Task details
Return the full set of records, matching them character for character.

━━ Information ━━

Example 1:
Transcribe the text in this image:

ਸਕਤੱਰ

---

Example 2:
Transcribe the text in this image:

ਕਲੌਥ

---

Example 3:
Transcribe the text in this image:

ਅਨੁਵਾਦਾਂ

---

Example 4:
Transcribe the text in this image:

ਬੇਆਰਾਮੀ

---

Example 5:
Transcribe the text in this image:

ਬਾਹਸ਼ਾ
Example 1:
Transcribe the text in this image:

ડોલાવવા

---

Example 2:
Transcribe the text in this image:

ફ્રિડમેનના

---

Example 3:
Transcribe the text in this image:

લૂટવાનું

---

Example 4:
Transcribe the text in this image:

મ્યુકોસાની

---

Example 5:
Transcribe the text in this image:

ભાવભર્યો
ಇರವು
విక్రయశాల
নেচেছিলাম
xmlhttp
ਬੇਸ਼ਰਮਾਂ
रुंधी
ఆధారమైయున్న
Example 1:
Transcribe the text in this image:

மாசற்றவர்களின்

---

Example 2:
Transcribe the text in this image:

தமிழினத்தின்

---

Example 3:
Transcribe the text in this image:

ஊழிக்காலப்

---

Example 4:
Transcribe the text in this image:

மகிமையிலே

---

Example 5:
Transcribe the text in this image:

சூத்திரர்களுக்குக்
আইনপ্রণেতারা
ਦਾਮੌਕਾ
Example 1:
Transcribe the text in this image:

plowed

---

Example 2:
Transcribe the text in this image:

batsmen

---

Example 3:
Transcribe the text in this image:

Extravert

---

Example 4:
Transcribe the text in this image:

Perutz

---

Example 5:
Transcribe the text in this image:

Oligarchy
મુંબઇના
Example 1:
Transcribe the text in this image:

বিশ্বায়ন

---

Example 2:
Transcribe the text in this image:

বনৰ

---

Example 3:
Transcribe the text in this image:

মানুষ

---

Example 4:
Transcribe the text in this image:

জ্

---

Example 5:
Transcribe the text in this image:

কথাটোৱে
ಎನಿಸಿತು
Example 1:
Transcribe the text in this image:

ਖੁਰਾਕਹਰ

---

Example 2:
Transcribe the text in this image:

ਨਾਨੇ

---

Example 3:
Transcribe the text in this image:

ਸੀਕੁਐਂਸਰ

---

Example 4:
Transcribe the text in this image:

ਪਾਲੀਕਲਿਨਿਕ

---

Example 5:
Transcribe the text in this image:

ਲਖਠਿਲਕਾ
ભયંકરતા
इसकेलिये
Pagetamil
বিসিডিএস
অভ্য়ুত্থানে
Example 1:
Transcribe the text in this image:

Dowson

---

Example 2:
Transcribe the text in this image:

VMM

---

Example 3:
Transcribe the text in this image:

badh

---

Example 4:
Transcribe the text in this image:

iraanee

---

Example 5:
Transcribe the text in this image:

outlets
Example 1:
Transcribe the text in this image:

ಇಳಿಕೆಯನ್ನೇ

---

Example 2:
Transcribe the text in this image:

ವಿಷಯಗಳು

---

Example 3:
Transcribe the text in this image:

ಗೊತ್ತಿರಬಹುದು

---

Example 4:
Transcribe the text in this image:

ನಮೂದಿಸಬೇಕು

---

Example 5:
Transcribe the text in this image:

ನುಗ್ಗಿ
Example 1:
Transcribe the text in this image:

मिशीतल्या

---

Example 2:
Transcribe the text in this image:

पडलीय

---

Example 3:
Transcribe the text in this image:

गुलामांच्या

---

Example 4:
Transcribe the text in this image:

━━━

Task output
Example 1:
Transcribe the text in this image:

ਸਕਤੱਰ

---

Example 2:
Transcribe the text in this image:

ਕਲੌਥ

---

Example 3:
Transcribe the text in this image:

ਅਨੁਵਾਦਾਂ

---

Example 4:
Transcribe the text in this image:

ਬੇਆਰਾਮੀ

---

Example 5:
Transcribe the text in this image:

ਬਾਹਸ਼ਾ
Example 1:
Transcribe the text in this image:

ડોલાવવા

---

Example 2:
Transcribe the text in this image:

ફ્રિડમેનના

---

Example 3:
Transcribe the text in this image:

લૂટવાનું

---

Example 4:
Transcribe the text in this image:

મ્યુકોસાની

---

Example 5:
Transcribe the text in this image:

ભાવભર્યો
ಇರವು
విక్రయశాల
নেচেছিলাম
xmlhttp
ਬੇਸ਼ਰਮਾਂ
रुंधी
ఆధారమైయున్న
Example 1:
Transcribe the text in this image:

மாசற்றவர்களின்

---

Example 2:
Transcribe the text in this image:

தமிழினத்தின்

---

Example 3:
Transcribe the text in this image:

ஊழிக்காலப்

---

Example 4:
Transcribe the text in this image:

மகிமையிலே

---

Example 5:
Transcribe the text in this image:

சூத்திரர்களுக்குக்
আইনপ্রণেতারা
ਦਾਮੌਕਾ
Example 1:
Transcribe the text in this image:

plowed

---

Example 2:
Transcribe the text in this image:

batsmen

---

Example 3:
Transcribe the text in this image:

Extravert

---

Example 4:
Transcribe the text in this image:

Perutz

---

Example 5:
Transcribe the text in this image:

Oligarchy
મુંબઇના
Example 1:
Transcribe the text in this image:

বিশ্বায়ন

---

Example 2:
Transcribe the text in this image:

বনৰ

---

Example 3:
Transcribe the text in this image:

মানুষ

---

Example 4:
Transcribe the text in this image:

জ্

---

Example 5:
Transcribe the text in this image:

কথাটোৱে
ಎನಿಸಿತು
Example 1:
Transcribe the text in this image:

ਖੁਰਾਕਹਰ

---

Example 2:
Transcribe the text in this image:

ਨਾਨੇ

---

Example 3:
Transcribe the text in this image:

ਸੀਕੁਐਂਸਰ

---

Example 4:
Transcribe the text in this image:

ਪਾਲੀਕਲਿਨਿਕ

---

Example 5:
Transcribe the text in this image:

ਲਖਠਿਲਕਾ
ભયંકરતા
इसकेलिये
Pagetamil
বিসিডিএস
অভ্য়ুত্থানে
Example 1:
Transcribe the text in this image:

Dowson

---

Example 2:
Transcribe the text in this image:

VMM

---

Example 3:
Transcribe the text in this image:

badh

---

Example 4:
Transcribe the text in this image:

iraanee

---

Example 5:
Transcribe the text in this image:

outlets
Example 1:
Transcribe the text in this image:

ಇಳಿಕೆಯನ್ನೇ

---

Example 2:
Transcribe the text in this image:

ವಿಷಯಗಳು

---

Example 3:
Transcribe the text in this image:

ಗೊತ್ತಿರಬಹುದು

---

Example 4:
Transcribe the text in this image:

ನಮೂದಿಸಬೇಕು

---

Example 5:
Transcribe the text in this image:

ನುಗ್ಗಿ
Example 1:
Transcribe the text in this image:

मिशीतल्या

---

Example 2:
Transcribe the text in this image:

पडलीय

---

Example 3:
Transcribe the text in this image:

गुलामांच्या

---

Example 4:
Transcribe the text in this image:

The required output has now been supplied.